Supreme Court Florida Seminole compact sports betting
Hard Rock Bet commercials continue to run in Florida and online sports bets continue to be facilitated as a legal challenge that’s reached the US Supreme Court plays out. Attorneys with the federal government this week requested that SCOTUS dismiss the legal challenge of the Seminole Tribe’s 2021 gaming compact. (Image: Hard Rock Bet)

After being granted additional time to file its brief in the lawsuit West Flagler Associates, Ltd., et al v. Debra Haaland, Secretary of the Interior, et al, attorneys with the federal agency that administers programs related to Native Americans requested that the case be thrown out.

West Flagler and its co-plaintiff, Bonita-Fort Myers Corporation, own and operate the Bonita Springs Poker Room. The plaintiffs allege Florida’s gaming compact with the Seminole Tribe that included online sports betting violated the Indian Gaming Regulatory Act (IGRA), a federal law that allows tribes to operate Class I and II gaming on their native lands and Class III gaming through compacts reached with their host state governments.

DOI Seeks Dismissal

West Flagler and Bonita-Fort Myers allege the 2021 compact violates IGRA because it allows the tribe to conduct gambling operations outside of its sovereign property. Since the tribe’s sportsbook platform takes bets remotely from anyone aged 21 and older physically located inside the Sunshine State, the plaintiffs say the compact runs afoul of IGRA.  

The Seminoles and Florida government, though not party to the case before the Supreme Court, say it doesn’t because the online sportsbook servers remain on Seminole land. DOI attorneys agree.

[The] compact, as relevant here, addresses internet sports betting that the Tribe conducts by accepting wagers placed by patrons in Florida — including on non-Indian lands — and receiving those wagers at the Tribe’s computer servers located on Indian lands,” the DOI response read. “The court of appeals held that, under the Indian Gaming Regulatory Act, the compact, as approved by operation of law under IGRA, authorized only the relevant gaming activities that occur on Indian lands.”

DOI attorneys said Florida lawmakers amended the state’s gaming laws to permit online sports betting facilitated through computer servers located on tribal lands. They also added that federal appeals courts have ruled that IGRA regulates gaming on tribal land but “nowhere else,” meaning Florida has the power to allow people to transmit their sports bets remotely to the Seminole’s sportsbook servers on their tribal land.

“The court of appeals further determined that IGRA does not prohibit a gaming compact, which is, at bottom, an agreement between a tribe and a state, from discussing other topics, including those governing activities ‘outside Indian lands,’” the filing continued.

Critical Decision

The Supreme Court’s decision on the Florida gaming compact will have far-reaching implications, including possibly paving the way for federally recognized tribes to initiate online gaming activities.
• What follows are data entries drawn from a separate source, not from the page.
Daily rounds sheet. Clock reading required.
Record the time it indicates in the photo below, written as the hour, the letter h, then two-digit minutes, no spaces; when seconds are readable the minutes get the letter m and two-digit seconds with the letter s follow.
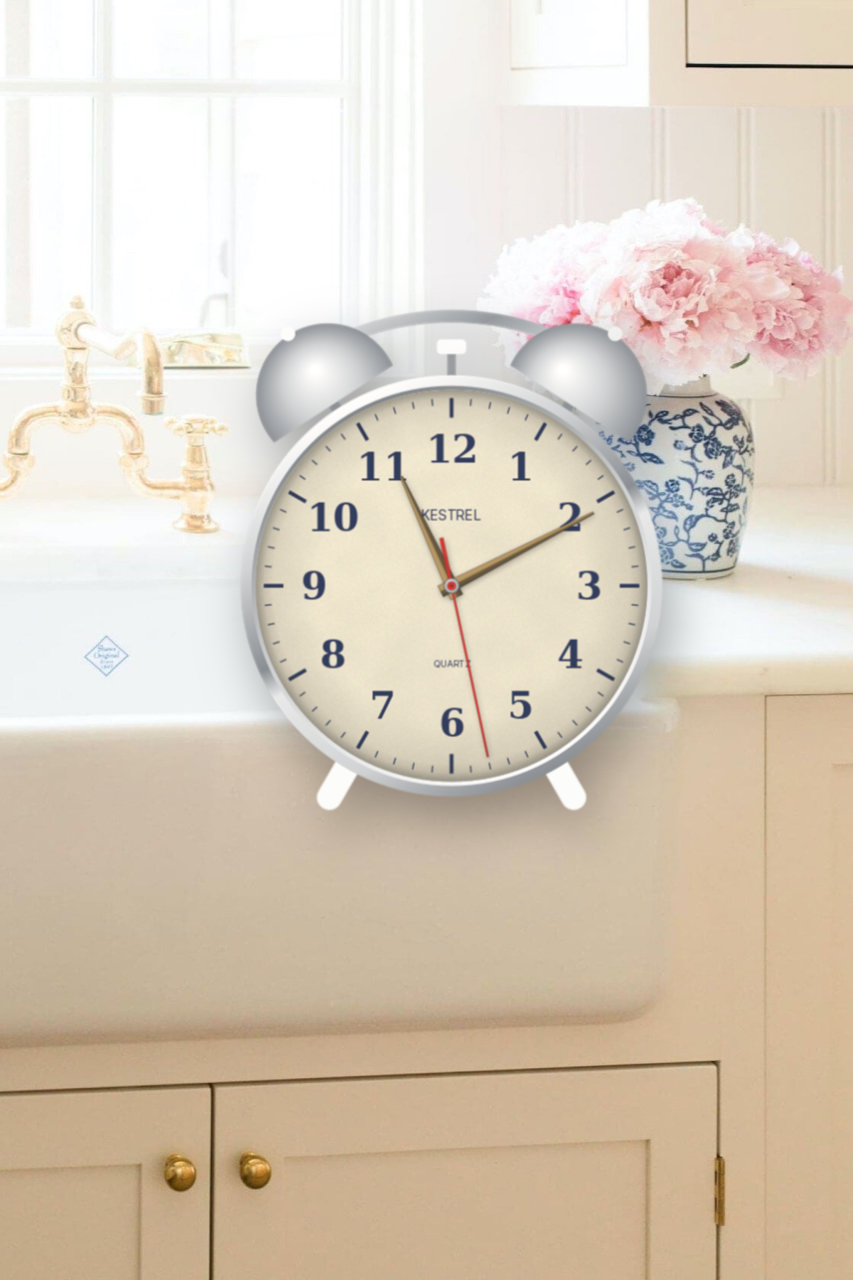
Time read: 11h10m28s
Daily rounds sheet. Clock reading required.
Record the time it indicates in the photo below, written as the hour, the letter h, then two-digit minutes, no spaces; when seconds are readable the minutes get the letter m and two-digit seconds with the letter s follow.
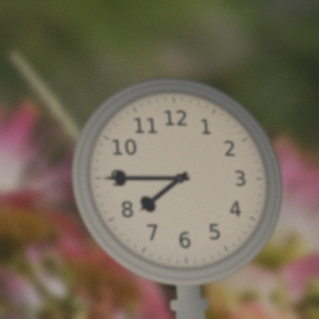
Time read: 7h45
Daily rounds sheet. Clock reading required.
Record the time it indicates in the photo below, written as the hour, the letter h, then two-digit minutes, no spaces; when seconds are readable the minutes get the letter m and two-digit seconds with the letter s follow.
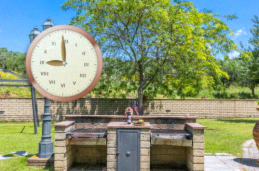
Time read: 8h59
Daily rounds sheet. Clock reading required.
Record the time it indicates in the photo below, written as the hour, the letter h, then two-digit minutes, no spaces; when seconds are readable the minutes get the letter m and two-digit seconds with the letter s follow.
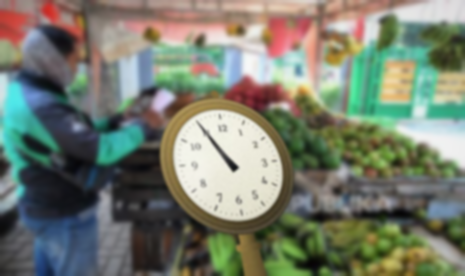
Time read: 10h55
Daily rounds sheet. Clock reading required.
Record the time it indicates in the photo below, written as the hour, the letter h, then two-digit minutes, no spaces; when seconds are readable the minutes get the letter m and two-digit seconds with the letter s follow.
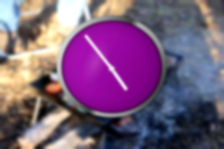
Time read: 4h54
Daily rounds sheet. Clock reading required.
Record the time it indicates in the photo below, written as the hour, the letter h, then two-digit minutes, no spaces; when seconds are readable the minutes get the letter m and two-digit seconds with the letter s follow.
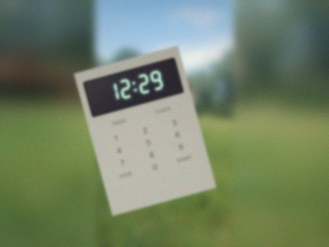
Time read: 12h29
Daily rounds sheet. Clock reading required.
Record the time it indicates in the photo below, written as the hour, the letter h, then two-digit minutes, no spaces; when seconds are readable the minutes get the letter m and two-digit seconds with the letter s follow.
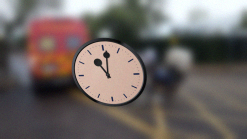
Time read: 11h01
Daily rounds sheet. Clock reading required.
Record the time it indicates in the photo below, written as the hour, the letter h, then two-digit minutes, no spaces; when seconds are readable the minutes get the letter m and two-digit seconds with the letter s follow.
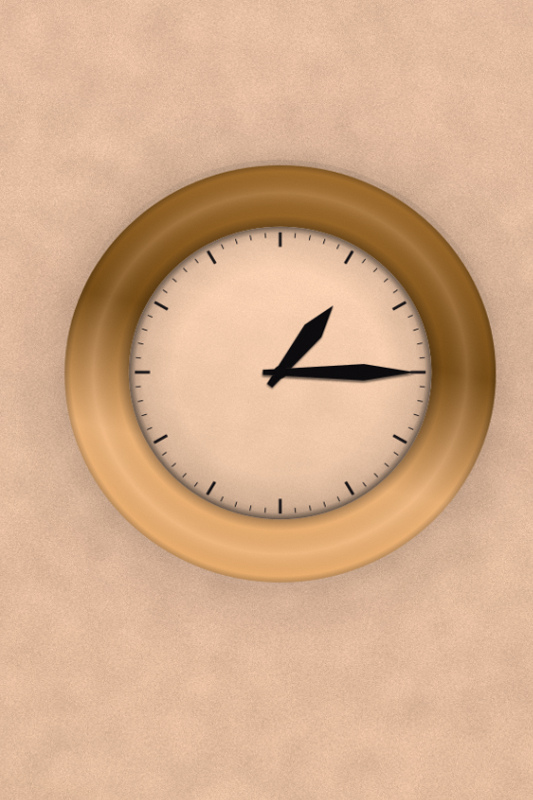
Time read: 1h15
Interior attorneys, however, say that isn’t necessarily the case, as states would need to pass laws to allow for the remote transmission of gaming as Florida did with online sports wagering.

Let us be clear: an IGRA compact cannot provide independent legal authority for gaming activity that occurs outside of Indian lands, where that activity would otherwise violate state law,” the brief claimed. “States have ‘capacious’ authority to regulate tribal gaming outside Indian territory.”

SCOTUS is expected to decide in the coming months whether it will accept the case. In the meantime, online sports betting in Florida continues through the Hard Rock Bet app and website.